Still quite a lot. Lets reduce it even further by clustering. Most likely many of the structures are quite similar to each other and my goal is to identify the most dissimilar ones.

To do this, I did a single-linkage hierarchical clustering on the 1296 configurations using the standard Euclidean distance. Given that the underlying configuration space is a 9-dimensional unit flat torus, the metric coincides with the metric of that of \mathbb{R}^9, thus making sure that the single-linkage hierarchical clustering respects the geometry of my configuration space.

Suppose I want to have a selection of 100 most distinct structures. To do this, I cut the dendrogram tree at a level where it has 100 leaves (in terms of Topological Data Analysis I create a Čech complex with 100 connected components)

and within each cluster the configuration with the highest packing density, leaving me with 100 structures

Let’s have a look at the packing configurations of the two most distinct clusters:

Density 0.7267

Density 0.7053

These structures seem quite similar, possibly due to the limited variability allowed within the P1 space group.
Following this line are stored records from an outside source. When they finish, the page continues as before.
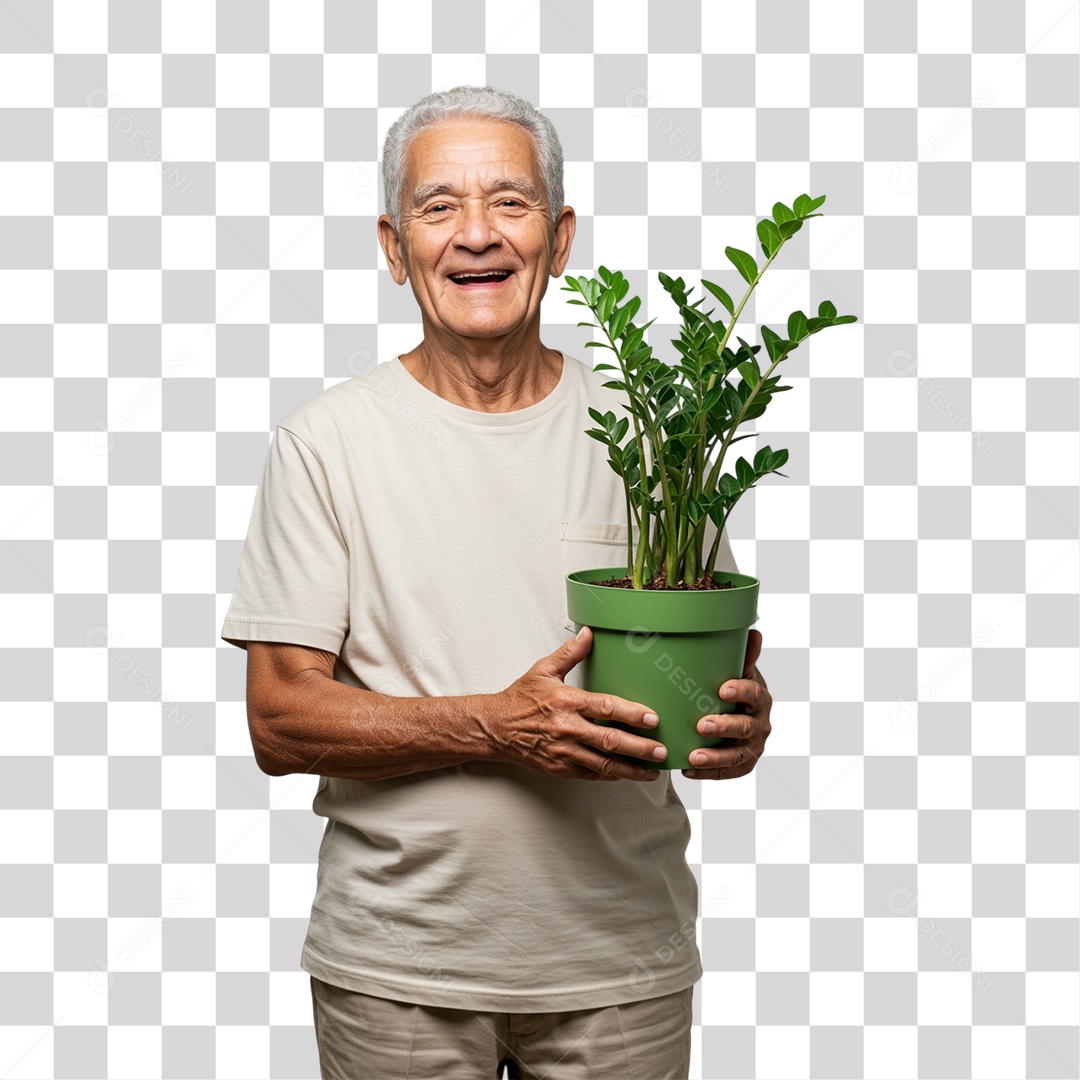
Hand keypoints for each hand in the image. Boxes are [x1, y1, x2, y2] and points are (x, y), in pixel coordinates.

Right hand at [489, 626, 668, 781]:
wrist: (495, 728)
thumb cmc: (520, 699)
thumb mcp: (543, 670)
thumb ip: (569, 653)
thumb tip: (588, 633)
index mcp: (566, 702)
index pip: (605, 708)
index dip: (631, 714)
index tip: (652, 718)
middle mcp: (566, 728)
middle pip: (610, 741)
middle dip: (640, 747)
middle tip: (661, 750)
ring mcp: (563, 752)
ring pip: (603, 764)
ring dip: (631, 768)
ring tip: (652, 770)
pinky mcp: (560, 768)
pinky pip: (590, 774)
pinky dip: (610, 776)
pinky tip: (627, 774)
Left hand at [681, 629, 771, 779]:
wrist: (736, 715)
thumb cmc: (732, 690)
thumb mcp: (738, 672)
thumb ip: (743, 656)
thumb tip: (753, 631)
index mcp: (759, 698)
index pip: (754, 694)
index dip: (741, 691)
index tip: (723, 689)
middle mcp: (759, 723)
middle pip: (744, 727)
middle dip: (724, 727)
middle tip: (701, 725)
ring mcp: (752, 746)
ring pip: (736, 754)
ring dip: (714, 757)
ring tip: (692, 757)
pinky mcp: (743, 763)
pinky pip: (728, 772)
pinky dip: (708, 773)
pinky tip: (687, 770)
A possible problem with these configuration might be, that in most of them, are actually in contact with each other because of the repairing map, and when any two van der Waals spheres of two molecules touch, the energy should go to infinity. So, let’s try another approach.

Since the algorithm performs a Riemannian gradient ascent on a manifold of parametric probability measures, the time evolution of the distribution parameters can be thought of as a trajectory of an autonomous dynamical system. After each iteration, I save the system’s state, and when the algorithm finishes, I can return to that state and generate as many samples as necessary.

For example, after completing the run described in this post ETRPA – repairing unfeasible solutions , I take the state where the maximum packing was sampled

and generate 100 packings with density higher than 0.7 from this distribution. However, this time, I skip the repairing step and only check for overlaps. It takes a bit longer to get 100 packings with density above 0.7 without the repairing process, but the molecules do not come into contact with each other in the resulting configurations.

Let’s take a look at the distribution of these 100 configurations in my configuration space

,the single-linkage hierarchical clustering dendrogram

and the two most distinct structures in this set

Density: 0.7299

Density: 0.7079

Again, it seems they don’t look that much different. Perhaps the best would be to merge the 100 structures selected from the entire optimisation run with the 100 structures generated without repair from the distribution where the maximum packing was sampled

and then use the single-linkage hierarchical clustering to create 100 clusters

to reduce the number of structures to 100 by taking the configuration with highes density in each cluster

In this set of 100 packings, 86 are from the set of selected structures in the optimisation run, and the ramaining 14 are from the 100 structures sampled without repair.

Here are examples from the two most distinct clusters, one obtained from the set without repair and one from the optimisation run set:

Density: 0.7221

Density: 0.7102

They still look like the same configuration, just realised with alternative unit cell parameters. I’m going to blame the lack of variability in the P1 plane group for this.